#### [Supplied entries]
——

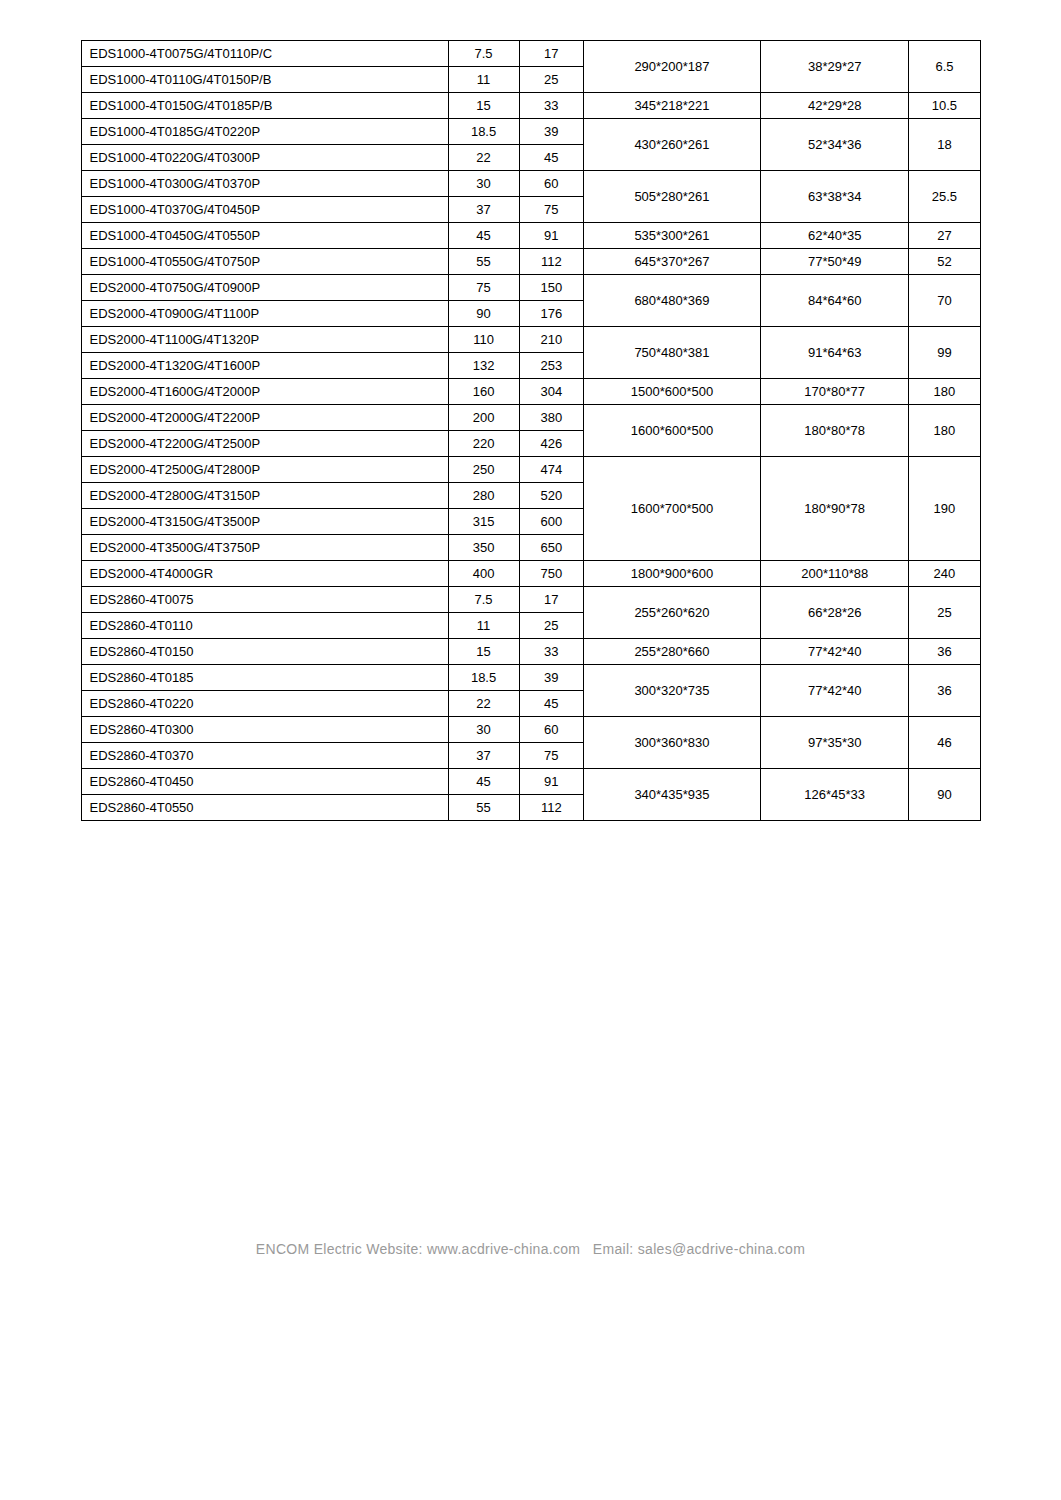| EDS1000-4T0075G/4T0110P/C | 7.5 | 17 | 290*200*187 | 38*29*27 | 6.5 |
| EDS1000-4T0110G/4T0150P/B | 11 | 25 |
| EDS1000-4T0150G/4T0185P/B | 15 | 33 | 345*218*221 | 42*29*28 | 10.5 |
| EDS1000-4T0185G/4T0220P | 18.5 | 39 | 430*260*261 | 52*34*36 | 18 |
| EDS1000-4T0220G/4T0300P | 22 | 45 |
| EDS1000-4T0300G/4T0370P | 30 | 60 | 505*280*261 | 63*38*34 | 25.5 |
| EDS1000-4T0370G/4T0450P | 37 | 75 |
| EDS1000-4T0450G/4T0550P | 45 | 91 | 535*300*261 | 62*40*35 | 27 |
| EDS1000-4T0550G/4T0750P | 55 | 112 | 645*370*267 | 77*50*49 | 52 |
| EDS2000-4T0750G/4T0900P | 75 | 150 | 680*480*369 | 84*64*60 | 70 |
| EDS2000-4T0900G/4T1100P | 90 | 176 |
| EDS2000-4T1100G/4T1320P | 110 | 210 | 750*480*381 | 91*64*63 | 99 |
| EDS2000-4T1320G/4T1600P | 132 | 253 |
| EDS2000-4T1600G/4T2000P | 160 | 304 | 1500*600*500 | 170*80*77 | 180 |
| EDS2000-4T2000G/4T2200P | 200 | 380 | 1600*600*500 | 180*80*78 | 180 |
| EDS2000-4T2200G/4T2500P | 220 | 426 |
| EDS2000-4T2500G/4T2800P | 250 | 474 | 1600*700*500 | 180*90*78 | 190 |
| EDS2000-4T2800G/4T3150P | 280 | 520 |
| EDS2000-4T3150G/4T3500P | 315 | 600 |
| EDS2000-4T3500G/4T3750P | 350 | 650 |
| EDS2000-4T4000GR | 400 | 750 | 1800*900*600 | 200*110*88 | 240 |
| EDS2860-4T0075 | 7.5 | 17 | 255*260*620 | 66*28*26 | 25 |
| EDS2860-4T0110 | 11 | 25 |
| EDS2860-4T0150 | 15 | 33 | 255*280*660 | 77*42*40 | 36 |
| EDS2860-4T0185 | 18.5 | 39 | 300*320*735 | 77*42*40 | 36 |
| EDS2860-4T0220 | 22 | 45 |
| EDS2860-4T0300 | 30 | 60 | 300*360*830 | 97*35*30 | 46 |
| EDS2860-4T0370 | 37 | 75 |
| EDS2860-4T0450 | 45 | 91 | 340*435*935 | 126*45*33 | 90 |
| EDS2860-4T0550 | 55 | 112 |
ENCOM Electric Website: www.acdrive-china.com Email: sales@acdrive-china.com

——

#### [Aim of the exercise]
From the entries above, write out only the lines starting at the line that holds "91*64*63 | 99 |" and ending at the line that holds "220 | 426 |", keeping both and matching them exactly.

#### [Response below]
| EDS2000-4T1100G/4T1320P | 110 | 210 | 750*480*381 | 91*64*63 | 99 |
| EDS2000-4T1320G/4T1600P | 132 | 253 |
| EDS2000-4T1600G/4T2000P | 160 | 304 | 1500*600*500 | 170*80*77 | 180 |
| EDS2000-4T2000G/4T2200P | 200 | 380 | 1600*600*500 | 180*80*78 | 180 |
| EDS2000-4T2200G/4T2500P | 220 | 426 |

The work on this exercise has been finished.